With the likelihood of a reduced cap, and only having the mid-level to use, the Portland Trail Blazers may have to let Hassan Whiteside find a new home.
Hassan Whiteside may be too expensive for the Portland Trail Blazers to bring back in the recently announced free agency period in October of this year. With the chance of a reduced salary cap, the lack of cap space, and then only having the mid-level exception to use, it’s probably the right idea to let Whiteside walk.
They could use his bird-rights to go over the cap and re-sign him, but after the cost-cutting moves we saw this year, that isn’t looking likely.
Fans will miss his shot-blocking and rebounding, but the Blazers’ inability to even get close to his previous yearly salary of $27 million, probably means he is gone. He was destined to be a backup behind Jusuf Nurkic anyway, so even paying him $15 million a year would be a waste.
Whiteside’s market isn’t great, as the demand for seven-footers who can’t shoot and aren’t great defenders isn’t very high.
Three teams could use his services though.
Whiteside destination number one – Charlotte Hornets
The Charlotte Hornets have a large amount of cap space in the upcoming free agency. With a porous defense and the mediocre Cody Zeller as their only big man, they could use a backup in a market where they are unlikely to be able to sign any decent free agents.
Though it’s not a match made in heaven, sometimes cap teams give one-year balloon payments to free agents if they are struggling to spend their cap space on longer-term deals.
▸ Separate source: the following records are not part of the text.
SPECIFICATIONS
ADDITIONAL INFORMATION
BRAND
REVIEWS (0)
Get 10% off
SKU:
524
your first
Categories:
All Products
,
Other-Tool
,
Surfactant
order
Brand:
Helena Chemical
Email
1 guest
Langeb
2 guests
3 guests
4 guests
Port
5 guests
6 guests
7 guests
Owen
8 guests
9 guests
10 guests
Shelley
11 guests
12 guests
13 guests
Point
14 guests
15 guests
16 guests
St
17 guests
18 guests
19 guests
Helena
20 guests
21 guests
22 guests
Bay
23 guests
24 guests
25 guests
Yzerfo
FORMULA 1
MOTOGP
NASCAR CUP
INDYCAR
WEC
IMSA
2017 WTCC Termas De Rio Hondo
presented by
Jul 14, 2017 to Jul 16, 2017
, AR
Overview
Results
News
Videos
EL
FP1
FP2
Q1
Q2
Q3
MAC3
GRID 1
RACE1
The Los Angeles Lakers and Philadelphia 76ers have both done this recently in the cases of Kentavious Caldwell-Pope and J.J. Redick.
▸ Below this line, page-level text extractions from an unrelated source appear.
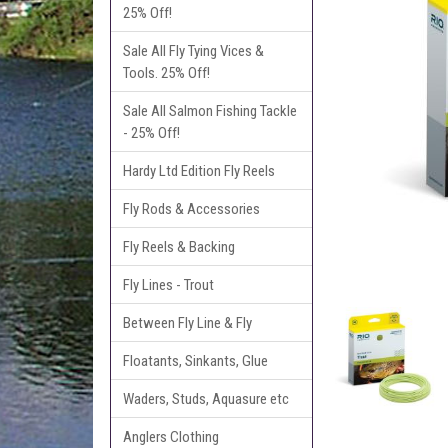
25% Off!
Sale All Fly Tying Vices &
Tools. 25% Off!
Sale All Salmon Fishing Tackle
- 25% Off!
Hardy Ltd Edition Fly Reels
Fly Rods & Accessories
Fly Reels & Backing
Fly Lines - Trout
Between Fly Line & Fly
Floatants, Sinkants, Glue
Waders, Studs, Aquasure etc
Anglers Clothing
The seven-foot Zeller is a perfectly fine replacement center. Averaging 22.9 minutes a night over his career, he could split minutes with Whiteside on a nightly basis. Zeller isn’t a particularly good rebounder or shot-blocker. Still, he is a better passer than Whiteside, and the two could provide the Hornets with different backlines dependent on the lineup, or the opposition.
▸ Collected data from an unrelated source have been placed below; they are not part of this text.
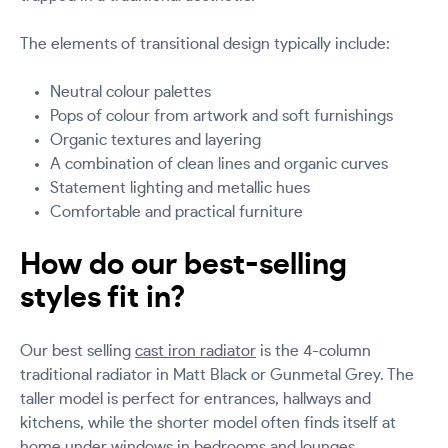
The elements of transitional design typically include:
Neutral colour palettes
Pops of colour from artwork and soft furnishings
Organic textures and layering
A combination of clean lines and organic curves
Statement lighting and metallic hues
Comfortable and practical furniture
How do our best-selling
styles fit in?
Our best selling
cast iron radiator
is the 4-column
traditional radiator in Matt Black or Gunmetal Grey. The
taller model is perfect for entrances, hallways and
kitchens, while the shorter model often finds itself at
home under windows in bedrooms and lounges.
Charlotte isn’t a premium free agent destination, so overpaying for one year makes sense. With around $30 million in cap room, they could give between $14 and $18 million to Whiteside, and still leave themselves with enough money to sign another starter or a couple of team value deals.
With Zeller only having one year left on his contract, he and Whiteside could go head to head to decide who had the starting spot and a longterm deal from 2022 onwards.
Being bottom five in both rebounding and shot-blocking in the 2020 regular season, they could use a guy like Whiteside. They don’t have playoff ambitions, so Whiteside’s shortcomings don’t matter as much.